Document Type

Article

Publication Title

Georgetown Law Journal

Publication Date

2009

Abstract

Can women capture the benefits of equal citizenship in a legal system that does not mandate necessary accommodations for pregnant workers? This article argues that current pregnancy discrimination law, which bases the right to work on full capacity, systematically deprives women of equal opportunity to make use of their innate capacities and talents in the workplace. This failure, in turn, compromises the quest for equal social citizenship - the right of equal access to paid work - that has been a cornerstone of the modern women’s movement.

This article first examines the nature and extent of conflicts between pregnancy and work, concluding that such conflicts have escalated in number and degree as women have expanded their labor force participation in many different respects. It next turns to the concept of substantive citizenship, with a particular focus on work and social citizenship, as a framework within which to assess gender inequality generally and, more specifically, the effects of the law’s failure to provide sufficient accommodation for the needs of pregnant working women.
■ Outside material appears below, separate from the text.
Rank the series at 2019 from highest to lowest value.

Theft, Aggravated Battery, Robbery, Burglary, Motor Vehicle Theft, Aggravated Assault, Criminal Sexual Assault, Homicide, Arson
The article then examines pregnancy discrimination law, tracing the shift from an era of exclusion to an era of access brought about, in large part, by the Pregnancy Discrimination Act of 1978 (PDA). The PDA was part of a broad social movement designed to guarantee equal employment opportunities for women, but was specifically designed to dismantle a system in which states and employers excluded or restricted pregnant workers based on false assumptions about their capacity. Unquestionably, the PDA opened workplace doors for pregnant women. The plight of pregnant workers today, however, rests not primarily in false assumptions about their incapacity, but in the failure of current law to account for the physical, medical, and social realities of pregnancy. Pregnancy discrimination law provides absolute protection for women only if they retain full work capacity during the period of pregnancy and childbirth. In cases of partial incapacity, it provides only a comparative right to accommodations that can be limited in nature and difficult to enforce. In the final section, this article thus argues that equal citizenship requires not only legal protection from unjustified exclusion from the workforce, but also protection for a pregnant woman’s right to work despite the potential temporary physical limitations of pregnancy. Only with a greater right of accommodation can women make full use of their innate talents and capacities at work.